The general collecting principles and levels outline various policies that apply across two or more collections simultaneously, as well as explanations of the five collecting levels.
Policies relating to these collections can be downloaded below.
The collecting principles in the collection & resources development policy are grouped into eight collections. Some principles can't be grouped under these eight collections because they apply across two or more collections simultaneously. These principles are:
- digital resources
- geographic areas
- non-English language material
- popular culture
- Victorian publications
Throughout the collection & resources development policy there are references to different collecting levels for each collection. The following is a list of collecting levels and their definitions.

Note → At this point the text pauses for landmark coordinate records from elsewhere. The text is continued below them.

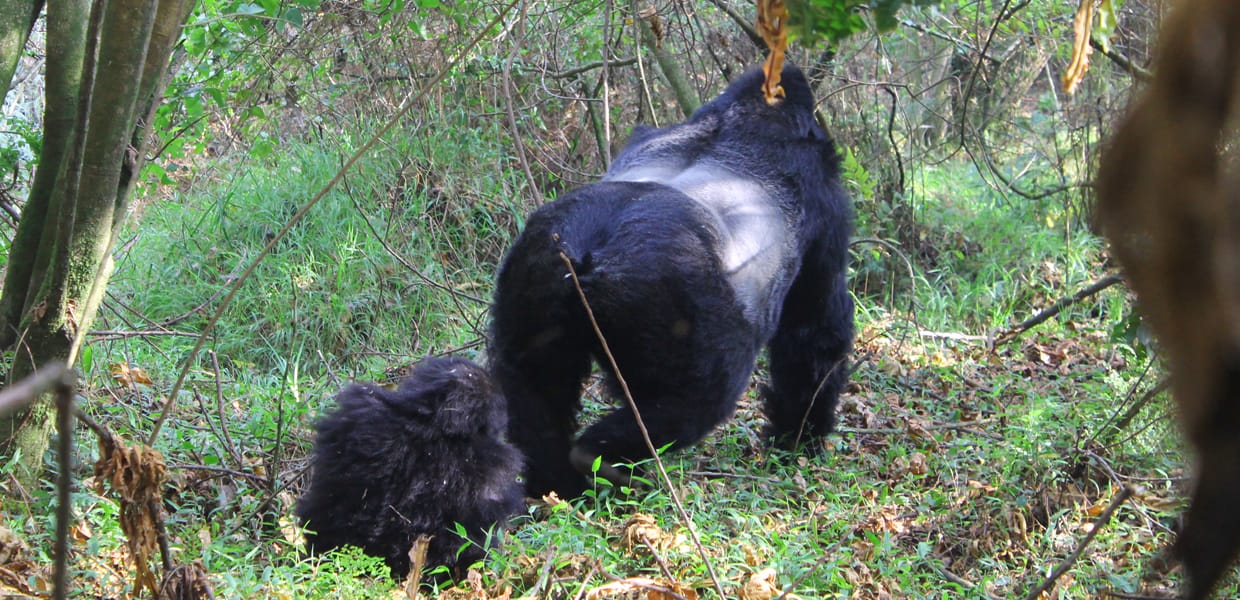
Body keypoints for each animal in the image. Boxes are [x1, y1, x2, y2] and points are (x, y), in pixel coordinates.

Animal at [491, 64, 853, 495]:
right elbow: (814, 335)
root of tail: (586, 247)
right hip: (671, 294)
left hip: (534, 266)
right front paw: (799, 441)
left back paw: (559, 484)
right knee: (695, 401)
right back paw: (603, 459)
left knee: (533, 385)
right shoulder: (826, 198)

A basic-level collection provides up-to-date materials which introduce and define a subject. Material collected at this level includes:
- standard and significant works
- sound recordings
- some popular or major journals
- access to appropriate digital databases
This level can support general inquiries, school and some undergraduate instruction, as well as information at a non-specialised level. It is not sufficiently intensive to support advanced undergraduate courses.
An intermediate-level collection provides resources adequate for imparting and maintaining knowledge about most topics in the subject area. It also provides more extensive coverage of a subject, including some specialised materials. Material collected at this level includes:
- seminal works and journals on most aspects of the subject
- works by well-known authors
- works that provide more in-depth discussions of research, techniques and evaluations
- fundamental reference sources and bibliographic works
- access to appropriate specialised digital resources
This level can support all undergraduate and some postgraduate coursework, as well as the more advanced independent study and work-based needs of public and special Library users.
An advanced-level collection provides resources for imparting and maintaining knowledge about all aspects of a topic, including specialised areas. These materials are more extensive than those at the intermediate level, but less than those needed for doctoral-level research. Material collected at this level includes:
- an almost complete collection of core works
- a broader collection of specialised works by lesser-known, as well as well-known, authors
- an extensive collection of general and specialised reference works, monographs, journals, indexes and abstracts
- a selection of resources in languages other than English, including well-known authors in the original language and a selection of subject-specific materials in appropriate languages
- defined access to a broad range of specialised digital resources
This level supports postgraduate programs as well as other specialised inquiries.
A research-level collection contains both current and retrospective resources, with historical material maintained. Material collected at this level includes:
- major published source materials
- important reference works
- a wide selection of specialised monographs and journals
- access to an extensive range of owned or remotely accessed digital resources
This level provides materials in all appropriate formats and languages, including original materials and ephemera. Older material is retained and systematically preserved to serve the needs of historical research. This level supports postgraduate and independent research.
A comprehensive-level collection includes, as far as is reasonably possible, all significant works of recorded knowledge (publications, manuscripts and other forms) in all applicable languages for a necessarily defined and limited field. This level strives to be as exhaustive in a specifically defined field of knowledge. It includes older material retained and systematically preserved to meet the needs of historical research.